My future projects include two feature-length works. The first, Wayfaring Stranger, maps an allegorical narrative of post-traumatic recovery onto the edge-lands of England, Wales and Scotland. The second, as yet untitled, explores autobiographical and family histories across Europe and beyond.

I am energised by having to think through and deliver positive change, especially around difference – be it class, race, gender, neurodiversity and so on. I am working with my colleagues to support a feminist and decolonised approach to learning, teaching and practice."

In terms of your research: why this and why now?

"Advocacy, mentoring and teaching are central to how I think about my larger practice. I consider the relationship between practice, research and teaching to be a dynamic and interwoven one. My guidance is only as relevant to my students as my work is to the times in which we live.

Monoform filmmaking places all experience into the same shape of delivery (news, drama, genre, etc.), and therefore reduces these experiences to digestible outputs.

I am a long-term advocate for non-monoform practice, seeking forms that hold the full complexity of human experience.

We need new narrative structures developed with the concerns of the specific subject under investigation; where subjectivities can be shared and creatively complicated. Waywardness should be able to exist alongside precise attention: both are part of the same practice that holds tenderness as a process, as a politically-engaged poetics, one that acknowledges needs beyond our own. This creative, collaborative restlessness is, I hope, what makes my research relevant to the needs of the day."
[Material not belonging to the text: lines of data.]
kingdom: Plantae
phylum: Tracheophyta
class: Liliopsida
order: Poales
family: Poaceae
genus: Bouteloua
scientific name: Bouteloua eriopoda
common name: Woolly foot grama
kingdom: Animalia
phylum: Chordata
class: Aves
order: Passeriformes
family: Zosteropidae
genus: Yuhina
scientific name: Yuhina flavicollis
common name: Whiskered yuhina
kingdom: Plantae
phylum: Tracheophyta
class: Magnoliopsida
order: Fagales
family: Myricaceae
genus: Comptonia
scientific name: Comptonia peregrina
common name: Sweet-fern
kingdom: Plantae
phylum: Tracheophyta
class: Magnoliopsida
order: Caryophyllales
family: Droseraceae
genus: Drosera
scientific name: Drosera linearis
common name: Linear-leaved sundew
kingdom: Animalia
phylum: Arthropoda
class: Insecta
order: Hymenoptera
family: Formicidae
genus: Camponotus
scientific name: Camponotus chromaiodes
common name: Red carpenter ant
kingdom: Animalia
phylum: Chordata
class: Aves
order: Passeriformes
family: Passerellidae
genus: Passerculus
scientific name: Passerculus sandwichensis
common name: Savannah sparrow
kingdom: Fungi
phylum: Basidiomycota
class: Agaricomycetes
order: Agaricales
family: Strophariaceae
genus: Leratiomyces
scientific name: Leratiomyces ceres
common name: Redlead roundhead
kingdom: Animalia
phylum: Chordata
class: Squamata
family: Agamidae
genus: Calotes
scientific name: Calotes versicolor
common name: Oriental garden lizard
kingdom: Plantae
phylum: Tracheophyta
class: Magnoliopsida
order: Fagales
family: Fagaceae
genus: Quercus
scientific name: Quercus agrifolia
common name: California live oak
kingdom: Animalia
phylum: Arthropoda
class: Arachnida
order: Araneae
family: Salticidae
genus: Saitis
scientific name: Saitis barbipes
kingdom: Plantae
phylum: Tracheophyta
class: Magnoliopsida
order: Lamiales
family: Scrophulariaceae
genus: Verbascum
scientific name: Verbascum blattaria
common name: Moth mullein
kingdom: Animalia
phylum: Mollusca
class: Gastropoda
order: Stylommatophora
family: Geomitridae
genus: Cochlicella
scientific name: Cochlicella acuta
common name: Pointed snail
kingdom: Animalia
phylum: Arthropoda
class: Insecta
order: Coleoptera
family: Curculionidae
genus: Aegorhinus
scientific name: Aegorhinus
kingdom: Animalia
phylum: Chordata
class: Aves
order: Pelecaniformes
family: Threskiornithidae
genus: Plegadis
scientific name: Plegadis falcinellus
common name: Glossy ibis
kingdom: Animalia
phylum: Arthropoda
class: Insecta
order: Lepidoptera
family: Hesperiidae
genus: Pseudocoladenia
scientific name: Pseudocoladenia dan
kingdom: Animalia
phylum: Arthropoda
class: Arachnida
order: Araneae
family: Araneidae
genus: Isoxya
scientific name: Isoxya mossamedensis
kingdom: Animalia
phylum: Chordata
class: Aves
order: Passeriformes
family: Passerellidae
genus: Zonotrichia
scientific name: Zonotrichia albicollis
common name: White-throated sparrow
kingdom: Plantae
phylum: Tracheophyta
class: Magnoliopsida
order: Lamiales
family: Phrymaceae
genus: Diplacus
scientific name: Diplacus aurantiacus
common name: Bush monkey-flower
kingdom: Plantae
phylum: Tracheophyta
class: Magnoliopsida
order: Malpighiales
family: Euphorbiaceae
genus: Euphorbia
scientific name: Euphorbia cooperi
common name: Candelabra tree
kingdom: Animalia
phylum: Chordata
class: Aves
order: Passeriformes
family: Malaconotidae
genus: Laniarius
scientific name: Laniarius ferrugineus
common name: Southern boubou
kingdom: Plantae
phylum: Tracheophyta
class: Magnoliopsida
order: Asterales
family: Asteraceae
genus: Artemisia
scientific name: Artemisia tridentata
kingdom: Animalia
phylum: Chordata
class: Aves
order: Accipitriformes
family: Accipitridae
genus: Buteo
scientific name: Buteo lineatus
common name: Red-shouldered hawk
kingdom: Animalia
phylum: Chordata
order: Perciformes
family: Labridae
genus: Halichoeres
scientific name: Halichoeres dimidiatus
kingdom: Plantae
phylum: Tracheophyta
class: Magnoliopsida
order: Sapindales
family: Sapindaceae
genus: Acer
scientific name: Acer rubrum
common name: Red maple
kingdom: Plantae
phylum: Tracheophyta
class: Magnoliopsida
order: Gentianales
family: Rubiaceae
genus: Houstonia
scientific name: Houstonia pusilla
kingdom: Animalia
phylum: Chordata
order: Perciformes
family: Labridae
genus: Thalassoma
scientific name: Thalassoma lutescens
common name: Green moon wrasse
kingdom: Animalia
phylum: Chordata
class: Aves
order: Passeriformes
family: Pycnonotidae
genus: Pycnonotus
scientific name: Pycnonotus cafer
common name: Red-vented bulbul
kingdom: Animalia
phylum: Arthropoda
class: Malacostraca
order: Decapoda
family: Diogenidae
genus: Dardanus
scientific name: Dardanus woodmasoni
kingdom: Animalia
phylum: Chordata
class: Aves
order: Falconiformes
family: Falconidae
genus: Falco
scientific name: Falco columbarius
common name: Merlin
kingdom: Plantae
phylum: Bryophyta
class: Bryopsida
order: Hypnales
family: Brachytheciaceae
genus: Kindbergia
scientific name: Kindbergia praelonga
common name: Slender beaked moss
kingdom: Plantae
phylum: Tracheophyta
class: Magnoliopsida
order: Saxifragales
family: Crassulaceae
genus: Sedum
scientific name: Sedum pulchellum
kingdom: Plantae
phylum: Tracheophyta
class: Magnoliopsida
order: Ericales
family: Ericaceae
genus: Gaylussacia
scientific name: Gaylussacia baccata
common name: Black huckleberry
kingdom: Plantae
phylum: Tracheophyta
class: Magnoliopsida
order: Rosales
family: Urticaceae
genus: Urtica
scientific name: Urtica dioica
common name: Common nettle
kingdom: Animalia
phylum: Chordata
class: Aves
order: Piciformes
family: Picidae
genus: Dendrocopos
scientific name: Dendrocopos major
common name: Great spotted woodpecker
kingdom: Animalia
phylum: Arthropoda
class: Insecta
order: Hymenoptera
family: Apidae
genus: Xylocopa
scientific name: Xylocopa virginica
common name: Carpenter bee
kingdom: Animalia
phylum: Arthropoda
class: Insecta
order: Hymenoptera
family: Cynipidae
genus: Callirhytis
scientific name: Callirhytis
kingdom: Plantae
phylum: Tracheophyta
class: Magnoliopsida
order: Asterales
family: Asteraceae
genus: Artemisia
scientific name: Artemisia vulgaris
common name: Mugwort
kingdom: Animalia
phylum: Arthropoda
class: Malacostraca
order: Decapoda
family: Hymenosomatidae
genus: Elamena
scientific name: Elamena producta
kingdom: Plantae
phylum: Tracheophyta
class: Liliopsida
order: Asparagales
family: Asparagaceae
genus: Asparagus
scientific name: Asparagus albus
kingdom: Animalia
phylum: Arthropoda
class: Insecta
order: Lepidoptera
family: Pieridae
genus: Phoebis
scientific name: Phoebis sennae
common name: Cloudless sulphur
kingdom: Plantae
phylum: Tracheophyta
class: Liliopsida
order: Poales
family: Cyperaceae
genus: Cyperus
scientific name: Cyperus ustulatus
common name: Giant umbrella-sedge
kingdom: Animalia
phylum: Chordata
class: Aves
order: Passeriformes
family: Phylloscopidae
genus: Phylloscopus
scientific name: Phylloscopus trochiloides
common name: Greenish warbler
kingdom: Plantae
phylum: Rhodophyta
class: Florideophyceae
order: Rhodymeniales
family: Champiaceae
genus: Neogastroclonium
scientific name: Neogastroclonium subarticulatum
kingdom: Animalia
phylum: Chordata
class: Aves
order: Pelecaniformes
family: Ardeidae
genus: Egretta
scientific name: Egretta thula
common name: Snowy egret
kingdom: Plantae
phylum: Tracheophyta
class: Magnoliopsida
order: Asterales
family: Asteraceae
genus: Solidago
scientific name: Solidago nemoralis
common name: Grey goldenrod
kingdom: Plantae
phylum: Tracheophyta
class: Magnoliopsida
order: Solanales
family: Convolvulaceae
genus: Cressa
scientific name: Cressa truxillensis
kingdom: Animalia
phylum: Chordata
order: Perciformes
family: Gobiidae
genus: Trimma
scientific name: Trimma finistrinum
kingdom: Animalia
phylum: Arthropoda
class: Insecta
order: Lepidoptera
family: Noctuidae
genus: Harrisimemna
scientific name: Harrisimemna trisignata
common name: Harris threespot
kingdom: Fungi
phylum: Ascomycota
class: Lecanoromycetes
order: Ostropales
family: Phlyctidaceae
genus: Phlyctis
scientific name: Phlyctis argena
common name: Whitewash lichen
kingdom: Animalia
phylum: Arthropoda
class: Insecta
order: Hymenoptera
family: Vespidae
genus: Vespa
If you could change one thing about the way your discipline is viewed what would that be?

Artists’ film can be seen as rarefied, which of course at times is true, but this is also simply due to the fact that there are not enough ways to encounter it. As a child growing up on a council estate, I watched a tiny black and white TV and saw remarkable films and artworks as part of public broadcasting such as the Viennese Actionists or Andrei Tarkovsky. It felt like I had a right to this expression too.

This is not the case now, where divisions are wider than ever. One of the problems, of course, is that works are often made by those in privilege and therefore many have a similar undertone that is excluding by the sheer inequality of output. There are too few voices that challenge that."

What one question would you most like to find the answer to?

"How can we find a structure in the art school whereby people no longer feel they have to manoeuvre in order to get seen, heard and acknowledged?"